'''
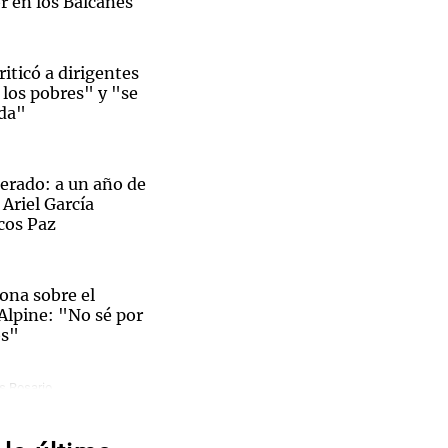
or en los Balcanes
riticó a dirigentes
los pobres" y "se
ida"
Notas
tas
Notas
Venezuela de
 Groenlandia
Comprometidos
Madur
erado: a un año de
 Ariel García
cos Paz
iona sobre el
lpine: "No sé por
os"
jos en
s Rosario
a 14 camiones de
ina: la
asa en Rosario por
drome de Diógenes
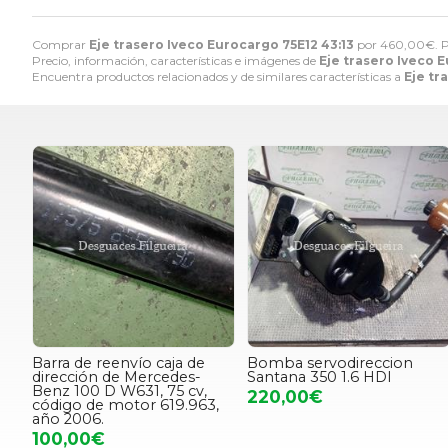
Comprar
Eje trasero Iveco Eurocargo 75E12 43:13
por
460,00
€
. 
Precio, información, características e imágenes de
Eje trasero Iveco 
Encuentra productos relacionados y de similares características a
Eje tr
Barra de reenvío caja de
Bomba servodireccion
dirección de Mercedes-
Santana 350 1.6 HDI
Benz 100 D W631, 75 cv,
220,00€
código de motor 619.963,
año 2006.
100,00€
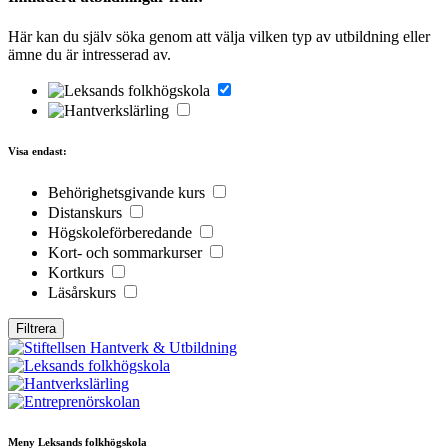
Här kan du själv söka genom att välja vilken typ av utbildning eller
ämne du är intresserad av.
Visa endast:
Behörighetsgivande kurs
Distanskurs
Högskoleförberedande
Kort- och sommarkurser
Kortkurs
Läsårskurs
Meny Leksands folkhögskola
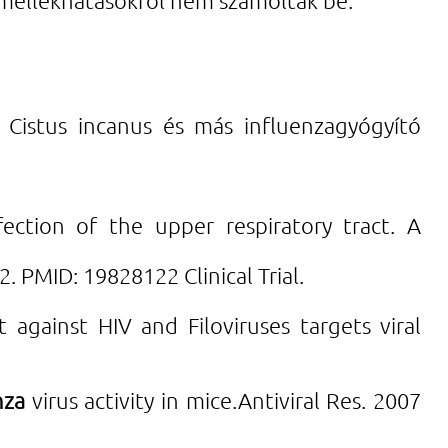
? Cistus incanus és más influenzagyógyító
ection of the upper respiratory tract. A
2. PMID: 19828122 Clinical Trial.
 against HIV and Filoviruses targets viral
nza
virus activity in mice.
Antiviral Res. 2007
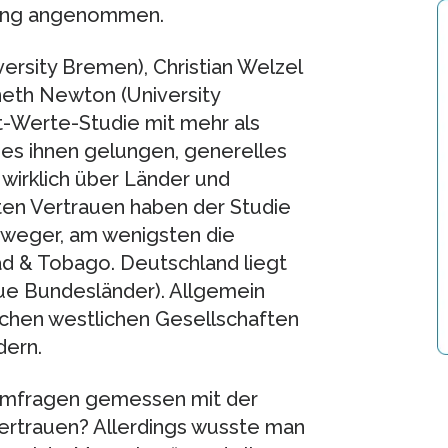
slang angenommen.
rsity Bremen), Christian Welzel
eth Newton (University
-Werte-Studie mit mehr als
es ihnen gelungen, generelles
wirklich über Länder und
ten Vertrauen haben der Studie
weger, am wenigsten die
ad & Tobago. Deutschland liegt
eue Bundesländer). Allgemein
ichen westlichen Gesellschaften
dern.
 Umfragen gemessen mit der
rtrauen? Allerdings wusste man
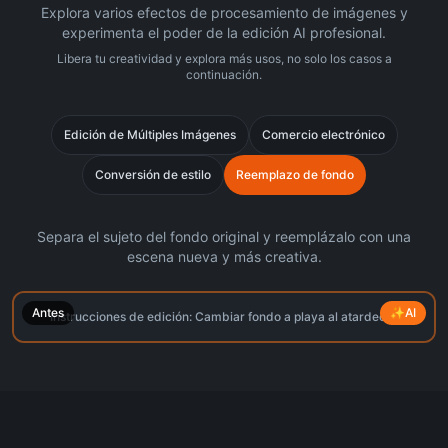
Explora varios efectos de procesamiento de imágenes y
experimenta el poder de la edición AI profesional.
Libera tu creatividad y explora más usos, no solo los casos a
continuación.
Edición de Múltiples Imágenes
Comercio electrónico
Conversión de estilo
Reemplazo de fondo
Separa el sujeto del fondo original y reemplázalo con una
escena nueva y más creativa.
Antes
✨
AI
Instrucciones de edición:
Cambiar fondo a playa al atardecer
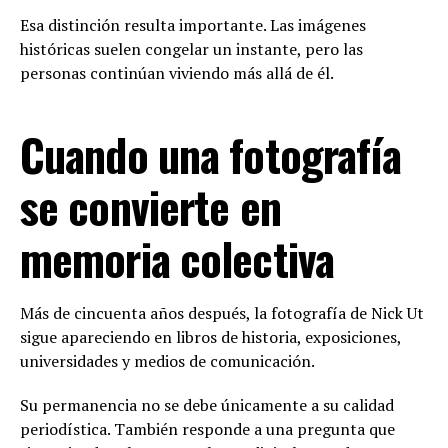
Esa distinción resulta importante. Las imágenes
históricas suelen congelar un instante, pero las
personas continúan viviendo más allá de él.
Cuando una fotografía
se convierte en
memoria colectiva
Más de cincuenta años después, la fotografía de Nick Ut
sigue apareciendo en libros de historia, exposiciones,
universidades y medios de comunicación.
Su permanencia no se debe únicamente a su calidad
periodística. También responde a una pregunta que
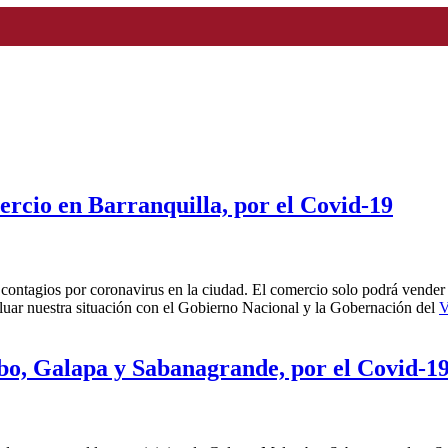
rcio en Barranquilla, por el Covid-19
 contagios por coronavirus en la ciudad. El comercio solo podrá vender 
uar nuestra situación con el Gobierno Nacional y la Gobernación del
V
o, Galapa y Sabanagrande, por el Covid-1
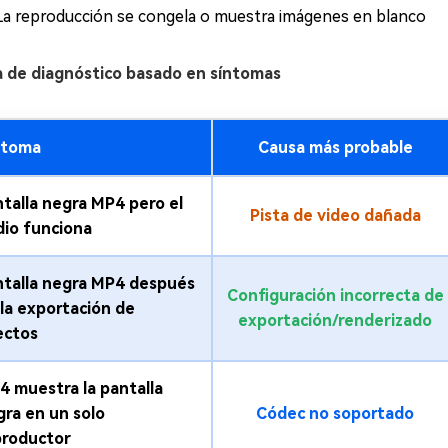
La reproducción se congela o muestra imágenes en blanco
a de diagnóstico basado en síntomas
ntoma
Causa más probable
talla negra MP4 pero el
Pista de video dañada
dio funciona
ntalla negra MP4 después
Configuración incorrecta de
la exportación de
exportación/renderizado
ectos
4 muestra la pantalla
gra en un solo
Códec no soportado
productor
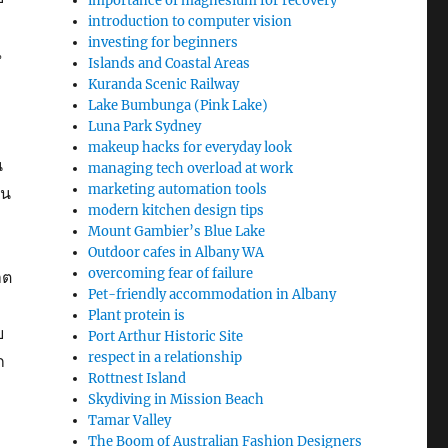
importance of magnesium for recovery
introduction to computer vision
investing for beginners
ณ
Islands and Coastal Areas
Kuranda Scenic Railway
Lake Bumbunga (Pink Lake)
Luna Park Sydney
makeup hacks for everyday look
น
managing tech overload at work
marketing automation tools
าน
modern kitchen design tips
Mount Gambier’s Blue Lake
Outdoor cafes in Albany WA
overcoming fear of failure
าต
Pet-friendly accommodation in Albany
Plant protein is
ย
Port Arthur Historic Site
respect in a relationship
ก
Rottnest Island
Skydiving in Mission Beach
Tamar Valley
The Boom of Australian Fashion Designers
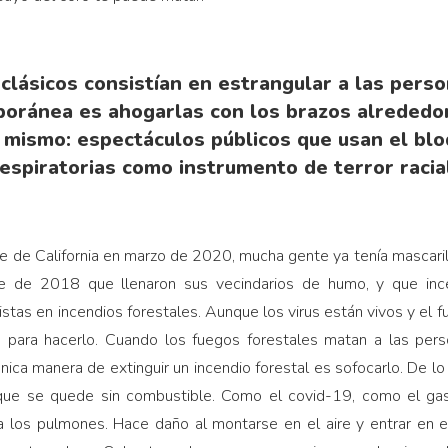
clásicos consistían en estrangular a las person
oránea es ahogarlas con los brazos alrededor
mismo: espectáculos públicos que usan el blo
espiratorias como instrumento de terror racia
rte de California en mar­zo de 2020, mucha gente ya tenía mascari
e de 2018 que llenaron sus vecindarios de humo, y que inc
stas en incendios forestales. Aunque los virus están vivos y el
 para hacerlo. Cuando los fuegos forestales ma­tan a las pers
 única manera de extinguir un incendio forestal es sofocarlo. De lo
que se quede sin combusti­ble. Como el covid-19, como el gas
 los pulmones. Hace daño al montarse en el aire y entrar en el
'''
When copying from the data above, begin at the line containing "Códec no soportado" and end at the line containing "rte de California"; return those lines exactly and leave all pictures behind.

SOLUTION FOR THIS PROBLEM
Códec no soportado
productor
importance of magnesium for recovery
introduction to computer vision
investing for beginners
ณ
Islands and Coastal Areas
Kuranda Scenic Railway
Lake Bumbunga (Pink Lake)
Luna Park Sydney
makeup hacks for everyday look
น
managing tech overload at work
marketing automation tools
าน
modern kitchen design tips
Mount Gambier’s Blue Lake
Outdoor cafes in Albany WA
overcoming fear of failure
าต
Pet-friendly accommodation in Albany
Plant protein is
ย
Port Arthur Historic Site
respect in a relationship
ก
Rottnest Island
Skydiving in Mission Beach
Tamar Valley
The Boom of Australian Fashion Designers
clásicos consistían en estrangular a las person
oránea es ahogarlas con los brazos alrededor
mismo: espectáculos públicos que usan el blo
espiratorias como instrumento de terror racia
rte de California en mar­zo de 2020, mucha gente ya tenía mascari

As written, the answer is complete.